Sami Belkorchia

Personal information
- Date of birth: 25 January 1995 (age 31)
- Place of birth: Montbrison, France
- Height: 1.80 m (5 ft 11 in)
- Position: Centre-back

Youth career
- Andrézieux
- 2008–2012: Saint-Étienne

Senior career*
- Years: Team / Apps / (Gls)
- 2012–2013: Saint-Étienne II / 0 / (0)
- 2013–2014: Angers II / 4 / (0)
- 2014–2015: Saint-Chamond
- 2015–2017: Montbrison
- 2017–2020: Villefranche / 55 / (1)
- 2020–2021: Quevilly II / 1 / (0)
- 2020–2022: Quevilly / 36 / (0)
- 2022: Angoulême / 0 / (0)
- 2022–2023: Le Puy / 5 / (0)
- 2024: Feurs / 8 / (0)
- 2024–2025: Lyon-La Duchère / 19 / (2)

= Sami Belkorchia =

French footballer (born 1995)

Sami Belkorchia (born 25 January 1995) is a French professional footballer who plays as a centre-back.

==Club career==
Belkorchia began his senior career with the reserves of Saint-Étienne and Angers, failing to sign a professional contract. He spent a couple of years with the amateur clubs Saint-Chamond and Montbrison, where he almost quit football. He was scouted by Villefranche in the Championnat National. He transferred to Quevilly in the summer of 2020, and helped them get promoted into the professional Ligue 2 for the 2021–22 Ligue 2 season.

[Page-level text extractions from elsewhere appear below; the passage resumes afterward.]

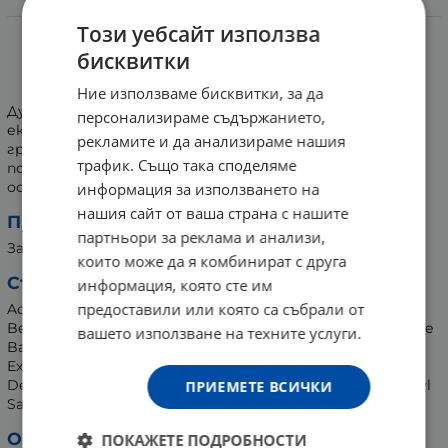
Информация
Този уебсайт използва
ДУШ ГЕЛ АЛОЕ ВЕРА 500 мл
бисквитки
ALCHIMIA
Ние използваме бисквитки, за да
Душ гел с аромат на алое, обогатен с глицерин,
персонализираме съдържанието,
екстракт от алое вера и екстракт от семена на
рекламите и да анализираме нашия
грейпфрут. Почиства нежно кожата, подпомага
трафик. Също така споделяме
поддържането на естествената хидратация и
оставя приятно усещане за свежест и комфорт.
информация за използването на
нашия сайт от ваша страна с нашите
Предназначение:
партньори за реклама и анализи,
За измиване на тяло.
които може да я комбинират с друга
Съставки:
информация, която сте им
предоставили или която са събрали от
Aqua (Water/Eau), Sodium Coceth Sulfate, Cocamidopropyl
Betaine, Sodium Chloride, Glycerin, Parfum (Fragrance), Aloe
вашето използване на техните услуги.
Barbadensis Leaf Extract, Citrus Grandis (Grapefruit) Seed
Extract, Sodium Benzoate, Potassium Sorbate, Sodium
Dehydroacetate, Citric Acid, Linalool, Amyl Cinnamal, Benzyl
ПРИЕМЕТЕ ВСИЧКИ
Salicylate, Dimethyl Phenethyl Acetate, Vanillin, Citronellol.
Опаковка:
ПОКАЖЕТЕ ПОДРОБНОСТИ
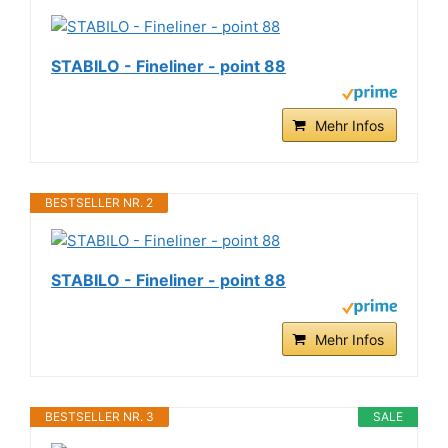
STABILO - Fineliner - point 88
Mehr Infos
BESTSELLER NR. 2
STABILO - Fineliner - point 88
Mehr Infos
BESTSELLER NR. 3
SALE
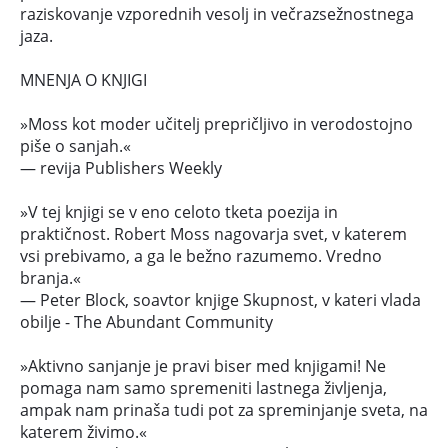
raziskovanje vzporednih vesolj in večrazsežnostnega
jaza.
MNENJA O KNJIGI
»Moss kot moder učitelj prepričljivo in verodostojno
piše o sanjah.«
— revija Publishers Weekly
»V tej knjigi se v eno celoto tketa poezija in
praktičnost. Robert Moss nagovarja svet, v katerem
vsi prebivamo, a ga le bežno razumemo. Vredno
branja.«
— Peter Block, soavtor knjige Skupnost, v kateri vlada
obilje - The Abundant Community
»Aktivno sanjanje je pravi biser med knjigami! Ne
pomaga nam samo spremeniti lastnega življenja,
ampak nam prinaša tudi pot za spreminjanje sveta, na
katerem živimo.«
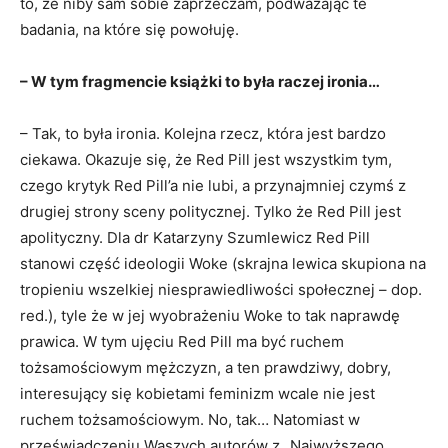
to, że niby sam sobie zaprzeczam, podważając te
badania, na które się powołuję.
– W tym fragmencie książki to była raczej ironia…
– Tak, to była ironia. Kolejna rzecz, która jest bardzo
ciekawa. Okazuje się, że Red Pill jest wszystkim tym,
czego krytyk Red Pill’a nie lubi, a przynajmniej czymś z
drugiej strony sceny politycznej. Tylko że Red Pill jest
apolityczny. Dla dr Katarzyny Szumlewicz Red Pill
stanowi część ideologii Woke (skrajna lewica skupiona na
tropieniu wszelkiej niesprawiedliwości społecznej – dop.
red.), tyle że w jej wyobrażeniu Woke to tak naprawdę
prawica. W tym ujęciu Red Pill ma być ruchem
tożsamościowym mężczyzn, a ten prawdziwy, dobry,
interesujący się kobietami feminizm wcale nie jest
ruchem tożsamościowym. No, tak… Natomiast w
przeświadczeniu Waszych autorów z „Najwyższego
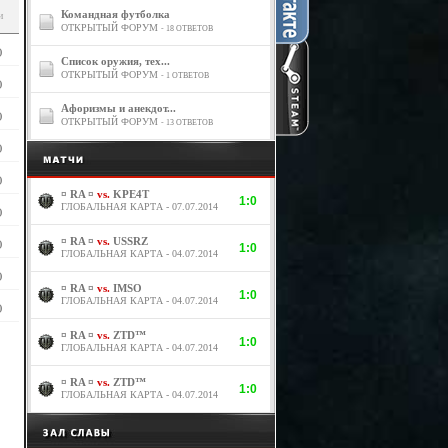
Командная футболка
и
ОТКРЫТЫЙ ФОРУМ
- 18 ОТВЕТОВ
)
Список оружия, тех...
ОТКРЫТЫЙ ФОРУМ
- 1 ОТВЕТОВ
)
Афоризмы и анекдот...
)
ОТКРЫТЫЙ ФОРУМ
- 13 ОТВЕТОВ
)
)
¤ RA ¤
vs.
KPE4T
1:0
ГЛОБАЛЬНАЯ КАРТА - 07.07.2014
)
¤ RA ¤
vs.
USSRZ
)
1:0
ГЛОБАЛЬНАЯ КАРТА - 04.07.2014
)
¤ RA ¤
vs.
IMSO
1:0
ГЛОБАЛЬНАЯ КАРТА - 04.07.2014
)
¤ RA ¤
vs.
ZTD™
1:0
ГЛОБАЛЬНАЯ КАРТА - 04.07.2014
¤ RA ¤
vs.
ZTD™
1:0
ГЛОБАЛЬНАЯ КАРТА - 04.07.2014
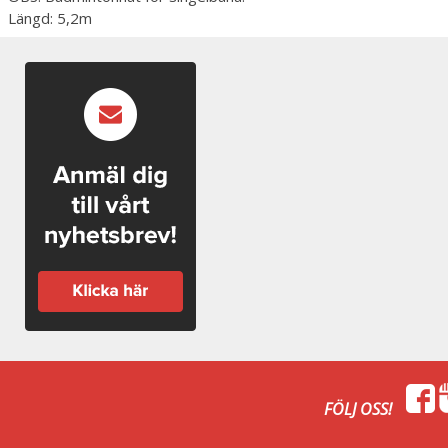
Längd: 5,2m
FÖLJ OSS!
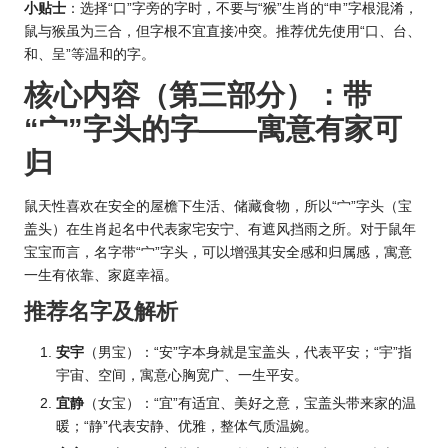
小贴士
：选择“口”字旁的字时，不要与“猴”
生肖的
“申”字根混淆，
鼠与猴虽为三合，但字根不宜直接冲突。推荐优先使用“口、台、
和、呈”等温和的字。
核心内容（第三部分）：带
“宀”字头的字——寓意有家可
归
鼠天性喜欢在安全的屋檐下生活、储藏食物，所以“宀”字头（宝
盖头）在生肖起名中代表家宅安宁、有遮风挡雨之所。对于鼠年
宝宝而言，名字带“宀”字头，可以增强其安全感和归属感，寓意
一生有依靠、家庭幸福。
推荐名字及解析
安宇
（男宝）：“安”字本身就是宝盖头，代表平安；“宇”指
宇宙、空间，寓意心胸宽广、一生平安。
宜静
（女宝）：“宜”有适宜、美好之意，宝盖头带来家的温
暖；“静”代表安静、优雅，整体气质温婉。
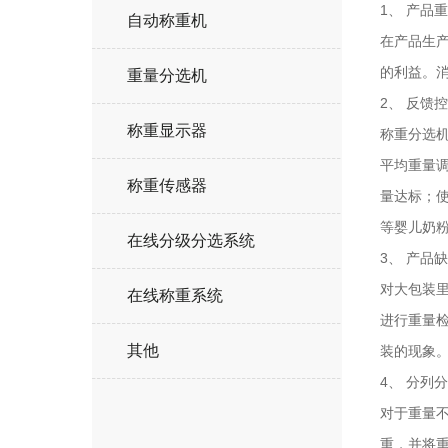
1、 产品
自动称重机
在产品生
的利益。
重量分选机
2、 反馈
称重显示器
称重分选
平均重量调
称重传感器
量达标；使
等婴儿奶粉
在线分级分选系统
3、 产品
对大包装
在线称重系统
进行重量
其他
装的现象
4、 分列
对于重量
重，并将重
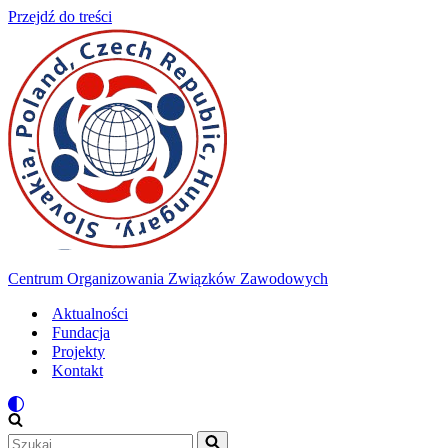
Przejdź do treści
Centrum Organizowania Związków Zawodowych
Aktualności
Fundacja
Projekty
Kontakt
Szukaj...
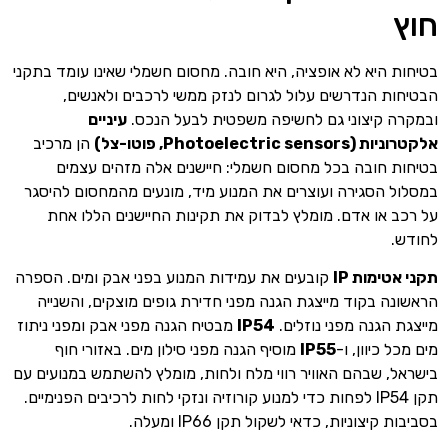
חוץ
בטיחות היא לא אופציה, היא חובה. מחסום חשמלי שאינו עומד בתקני
הבטיחות הנדרשים עלול לגרום לנזק ממשי לרכבים ולאנשים,
ובמקרה קיצוני גם לחשיפה משפטית לבעל הנכס.
עיניים
אלקטרוניות (Photoelectric sensors, פוטו-צל)
הן מרכיב
בטיחות חובה בכל מחסום חשמלי: חיישנים אלה מזהים עצמים
במסלול הסגירה ועוצרים את המנוע מיד, מונעים מהמחסום להיסגר
על רכב או אדם. מומלץ לבדוק את תקינות החיישנים הללו אחת
לחודש.
תקני אטימות IP
קובעים את עמידות המנוע בפני אבק ומים. הספרה
הראשונה בקוד מייצגת הגנה מפני חדירת גופים מוצקים, והשנייה
מייצגת הגנה מפני נוזלים.
IP54
מבטיח הגנה מפני אבק ומפני ניתוז
מים מכל כיוון, ו-
IP55
מוסיף הגנה מפני סילון מים. באזורי חוף
בישראל, שבהם האוויר רווי מלח ולחות, מומלץ להשתמש במנועים עם
תקן IP54 לפחות כדי למנוע קורוזיה ונזקי לחות לרכיבים הפנימיים.
בסביבות קיצוניות, כדאי לשקול תקן IP66 ומעלה.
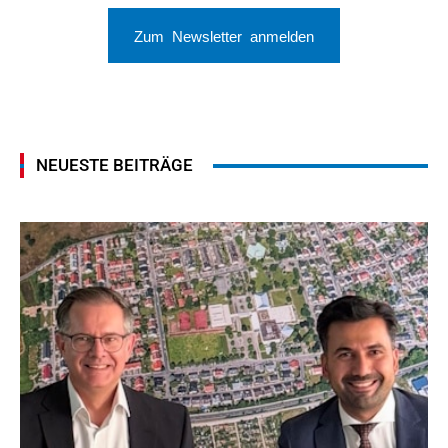
Zum Newsletter anmelden
NEUESTE BEITRÄGE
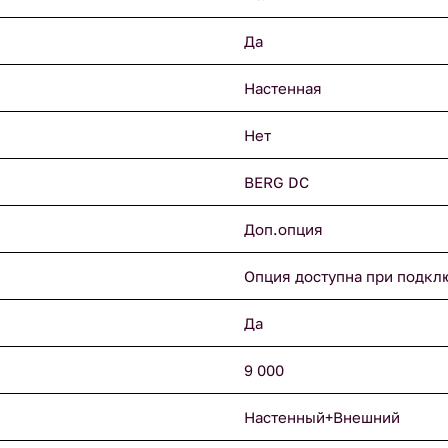
Да
Настенная
Нет
BERG DC
Доп.опция
Опция доступна при подкл
Да
9 000
Настенный+Внешний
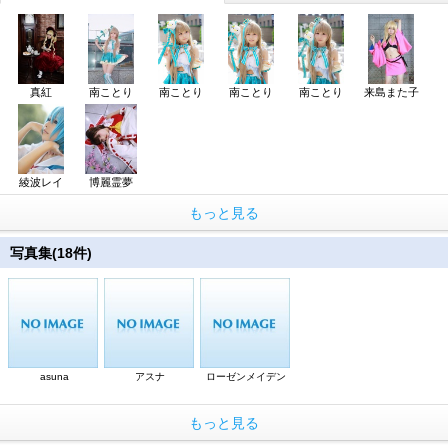
真紅
南ことり
南ことり
南ことり
南ことり
来島また子
綾波レイ
博麗霊夢
もっと見る
写真集(18件)
asuna
アスナ
ローゼンメイデン
もっと見る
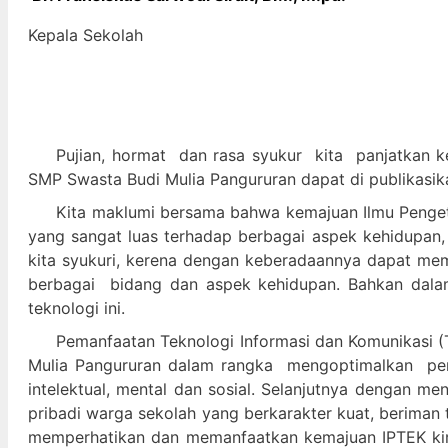
Kepala Sekolah
Pujian, hormat dan
rasa syukur kit
a panjatkan k
SMP Swasta Budi Mulia Pangururan dapat di publikasik
Kita maklumi bersama bahwa kemajuan Ilmu Pengeta
yang sangat luas terhadap berbagai aspek kehidupan,
kita syukuri, kerena dengan keberadaannya dapat m
berbagai bidang dan aspek kehidupan. Bahkan dalam 
teknologi ini.
Pemanfaatan Teknologi Informasi dan Komunikasi (T
Mulia Pangururan dalam
rangka mengoptimalkan pera
intelektual, mental dan sosial. Selanjutnya denga
pribadi warga sekolah yang berkarakter kuat, beriman 
memperhatikan dan memanfaatkan kemajuan IPTEK kir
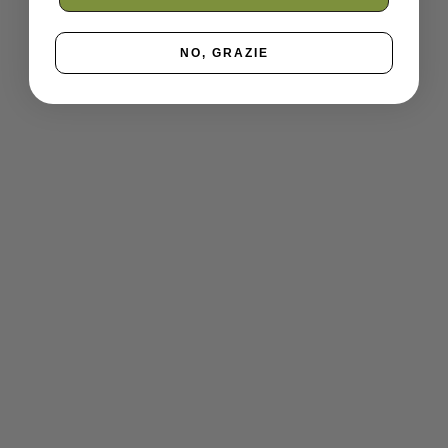
NO, GRAZIE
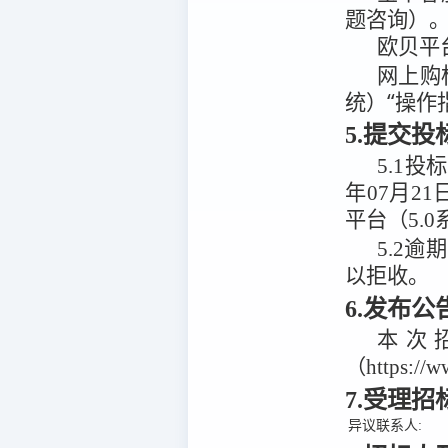
题咨询）
欧贝平
网上购
统）“操作
5.提交
5.1
投标
年07月21
平台（5.0
5.2
逾期
以拒收。
6.发布
本次
（https:/
7.受理
异议联系人:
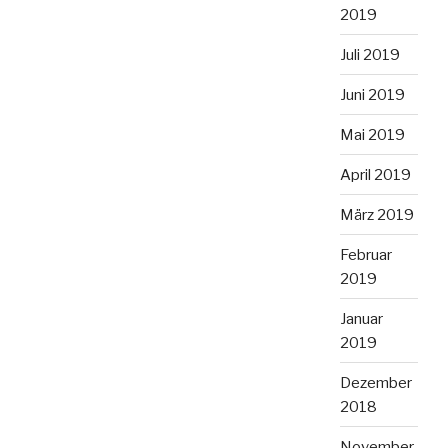
2019
Juli 2019
Juni 2019
Mai 2019
April 2019
März 2019
Februar
2019
Januar
2019
Dezember
2018
November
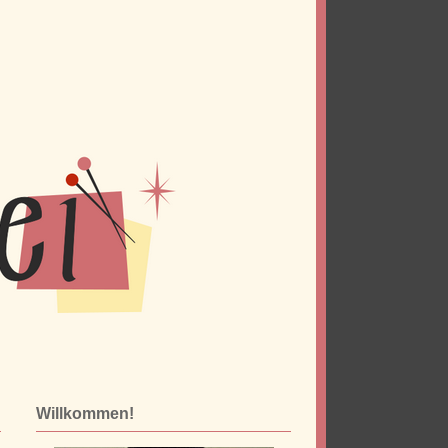
Willkommen!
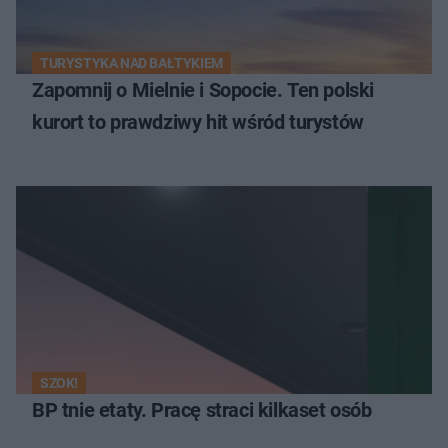
TURYSTYKA NAD BAŁTYKIEM
Zapomnij o Mielnie i Sopocie. Ten polski
kurort to prawdziwy hit wśród turystów
SZOK!
BP tnie etaty. Pracę straci kilkaset osób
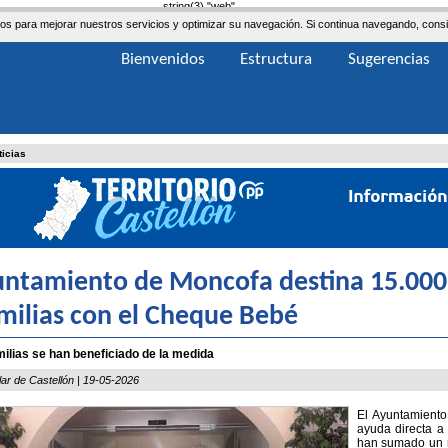
string(3) "web"
ceros para mejorar nuestros servicios y optimizar su navegación. Si continua navegando, co
Bienvenidos
Estructura
Sugerencias
ticias
untamiento de Moncofa destina 15.000
amilias con el Cheque Bebé
ilias se han beneficiado de la medida
lar de Castellón | 19-05-2026
El Ayuntamient
ayuda directa a
han sumado un n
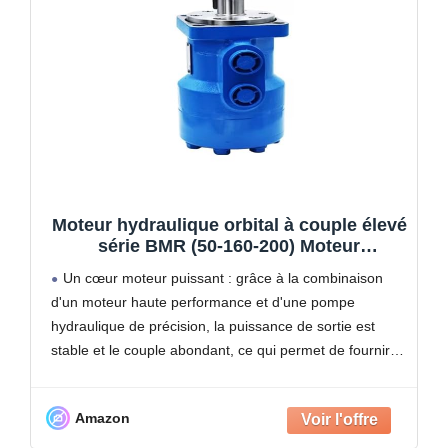
Moteur hydraulique orbital à couple élevé
série BMR (50-160-200) Moteur
hydraulique for machines agricoles à
Un cœur moteur puissant : grâce à la combinaison
usage industriel(BMR-50)
d'un moteur haute performance et d'une pompe
hydraulique de précision, la puissance de sortie est
stable et le couple abondant, ce qui permet de fournir
en continu une puissance hydraulique efficace
Amazon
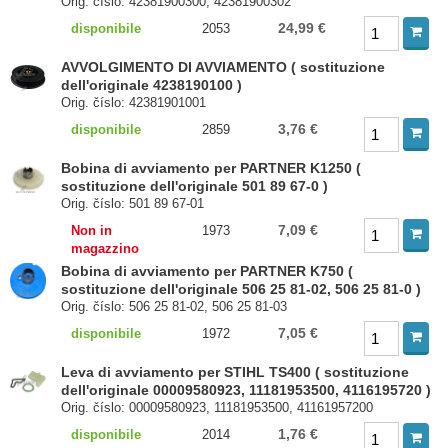
Orig. číslo: 42381900300, 42381900302
24,99 €
disponibile
2053
AVVOLGIMENTO DI AVVIAMENTO ( sostituzione
dell'originale 4238190100 )
Orig. číslo: 42381901001
3,76 €
disponibile
2859
Bobina di avviamento per PARTNER K1250 (
sostituzione dell'originale 501 89 67-0 )
Orig. číslo: 501 89 67-01
7,09 €
Non in
1973
magazzino
Bobina di avviamento per PARTNER K750 (
sostituzione dell'originale 506 25 81-02, 506 25 81-0 )
Orig. číslo: 506 25 81-02, 506 25 81-03
7,05 €
disponibile
1972
Leva di avviamento per STIHL TS400 ( sostituzione
dell'originale 00009580923, 11181953500, 4116195720 )
Orig. číslo: 00009580923, 11181953500, 41161957200
1,76 €
disponibile
2014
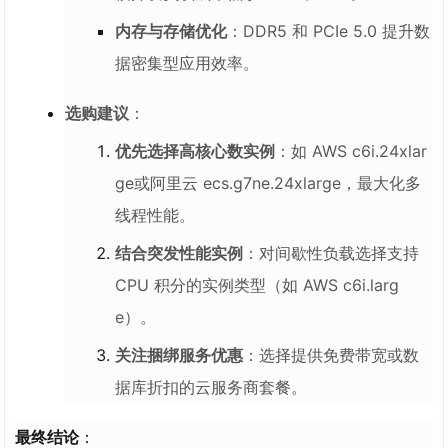
内存与存储优化
：DDR5 和 PCIe 5.0 提升数
据密集型应用效率。
选购建议
：
优先选择高核心数实例
：如 AWS c6i.24xlar
ge或阿里云 ecs.g7ne.24xlarge，最大化多
线程性能。
结合突发性能实例
：对间歇性负载选择支持
CPU 积分的实例类型（如 AWS c6i.larg
e）。
关注捆绑服务优惠
：选择提供免费带宽或数
据库折扣的云服务商套餐。
最终结论
：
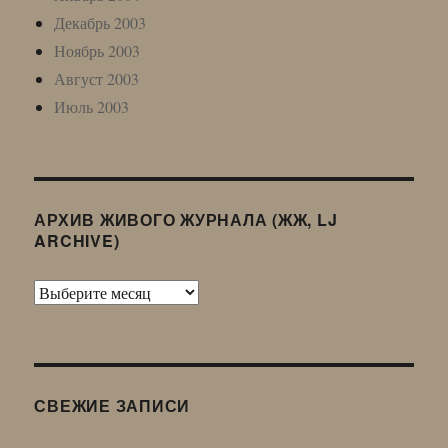
Декабрь 2003
Ноябрь 2003
Август 2003
Июль 2003
АРХИВ ЖИВОГО ЖУРНАЛА (ЖЖ, LJ
ARCHIVE)
Архив
Живого
Журнала
(ЖЖ,
LJ
СВЕЖИЕ ЗАПИСИ
Archive)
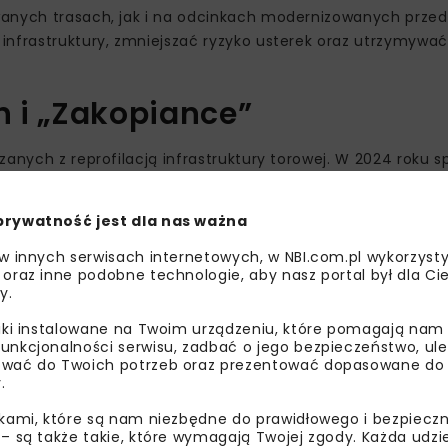
owanych trasach, jak i na odcinkach modernizowanych prze
 infrastruktury, zmniejszać ryzyko usterek oraz utrzymyw
h i „Zakopiance”
anych z reprofilacją infrastruktury torowej. W 2024 roku sp
sko 800 rozjazdach. Rok później zakres prac zwiększono do 
prywatność jest dla nas ważna
 Zachodnia – Kunowice, gdzie objęły ponad 600 km torów or
 w innych serwisach internetowych, w NBI.com.pl wykorzysty
 Wschodnia – Gdańsk Główny
, obejmując ponad 500 km t
 oraz inne podobne technologie, aby nasz portal był dla Cie
y.
131 Chorzów Batory – Tczew, gdzie objęła ponad 170 km torów
liki instalowane na Twoim urządzeniu, które pomagają nam
unkcjonalności serwisu, zadbać o jego bezpieczeństwo, ul
in. na linii kolejowej nr 353 Poznań Wschód – Skandawa, lin
wać do Twoich potrzeb oraz prezentować dopasowane do Ci
ch jako kolejowa „Zakopianka”.
.
ikami, które są nam niezbędne do prawidłowego i bezpieczn
 – są także takie, które wymagają Twojej zgody. Każda udz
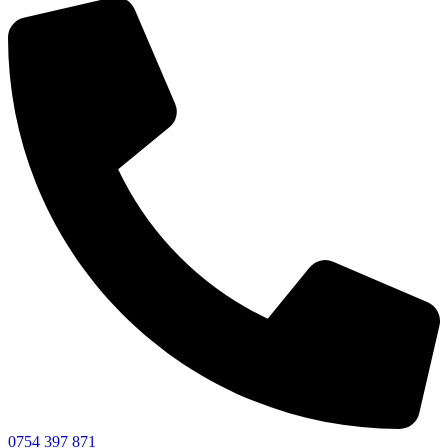
0754 397 871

He made his professional debut with Quevilly in a 3–0 Ligue 2 loss to Niort on 16 October 2021.

On 22 August 2022, Belkorchia joined Championnat National 2 side Angoulême Charente FC. However, less than three weeks later, Belkorchia moved to newly promoted Championnat National side Le Puy.

==Personal life==
Born in France, Belkorchia is of Algerian descent.